Military considering lasers to guard vehicles against roadside bombs
Canadian soldiers await a military medivac for a man believed wounded by artillery as he planted an IED near the village of Fathollah in the Panjwaii district of Kandahar province on Monday, Sept. 6, 2010. (Dene Moore / THE CANADIAN PRESS)
The Canadian Press
Published Friday, February 22, 2013 1:22PM EST
Last Updated Friday, February 22, 2013 3:58PM EST
OTTAWA -- It may sound like something out of a futuristic movie, but the military is looking at mounting high-powered lasers on armoured vehicles to help protect troops from roadside bombs.
The Canadian Forces wants to put lasers on its fleet of Cougar armoured vehicles so soldiers can blast apart improvised explosive devices, or IEDs, from a safe distance.
"(High-energy laser) is considered as one of the most promising technologies to provide the Canadian Army with an unprecedented performance edge," says a contract notice posted Friday.

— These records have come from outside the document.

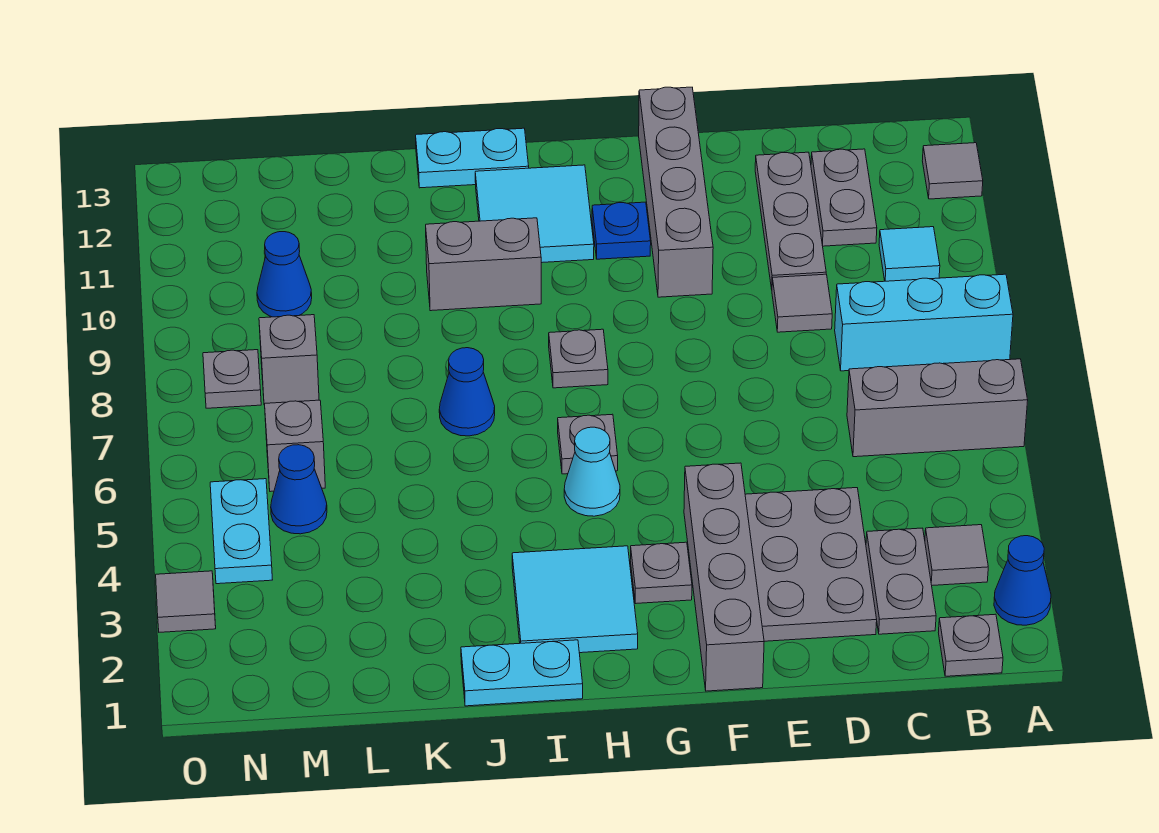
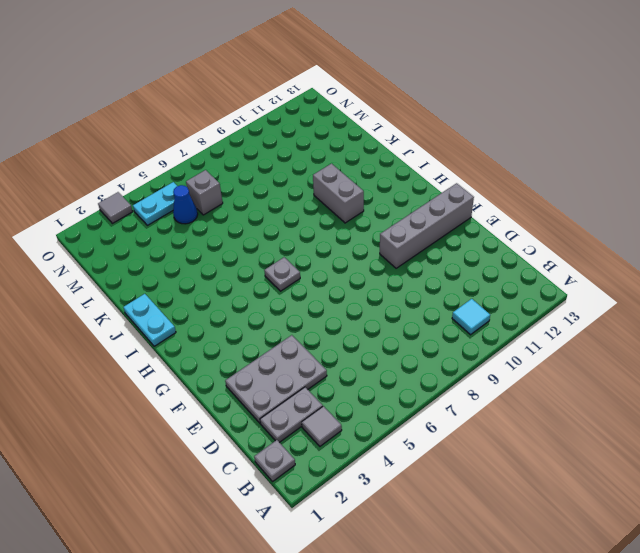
none -> blue cone A2 level 1
none -> grey brick A6:C6 level 1
none -> cyan brick A8:C8 level 1
none -> grey tile A12 level 1

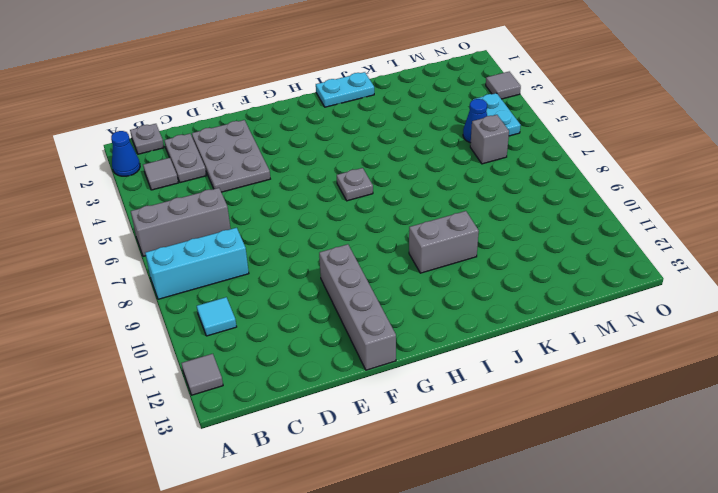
none -> grey plate C11:C12 level 1
none -> grey tile D9 level 1
none -> grey plate D10:D12 level 1
none -> grey brick F1:F4 level 1

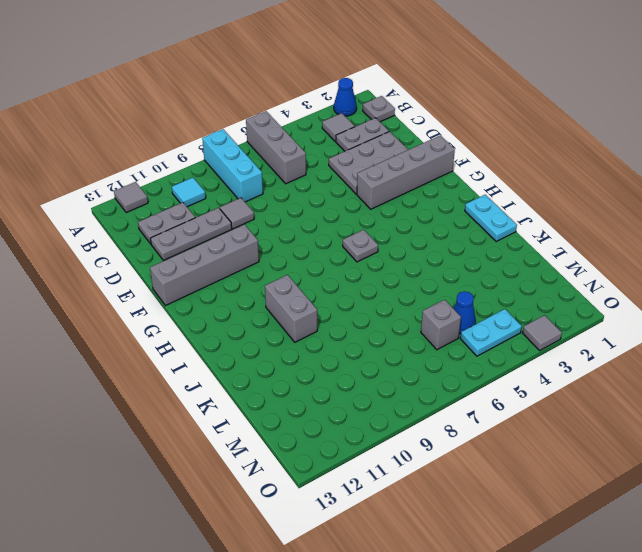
none -> grey plate G3 level 1
none -> blue plate G11 level 1
none -> cyan tile H2:I3 level 1
none -> cyan cone H5 level 1

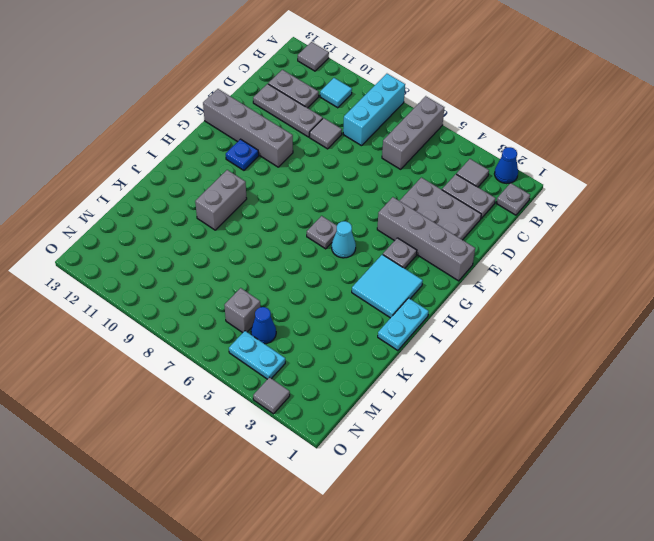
none -> grey plate H8 level 1
none -> cyan tile H11:I12 level 1
none -> cyan plate I13:J13 level 1
none -> blue cone J7 level 1

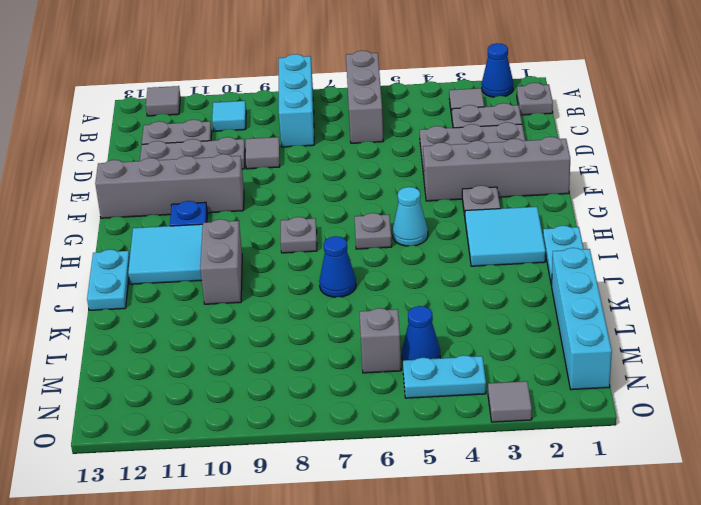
cyan brick K1:N1 level 1 -> none
none -> grey brick M8 level 1
none -> blue cone M10 level 1
none -> grey plate N8 level 1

Improvised explosive devices evolved into the deadliest threat faced by soldiers over the course of Canada's 10-year combat mission in Afghanistan. Of the 158 Canadian soldiers killed, 93 died in IED attacks, according to the independent monitoring website icasualties.org.
Insurgents quickly realized roadside bombs were a far more effective tactic than engaging in face-to-face combat against their better-armed foes.
They littered the ditches, roads and fields of Afghanistan with makeshift bombs, which were detonated with a pressure switch or by remote control.
When the military added more armour to vehicles so they could better withstand the blasts, the insurgents responded by building even bigger, deadlier bombs, often by stacking explosives on top of each other.
Lasers could well be the key to defeating such threats, the military contract notice suggests.
The technology has come a long way in recent years, the document says, and lasers are now close to being used in the field.
"This rapid evolution is due to recent developments in the fibre laser technology which led to an abrupt availability of low cost and robust core laser systems readily available for defence applications," the notice says.
No one from the Canadian Forces was immediately available to comment.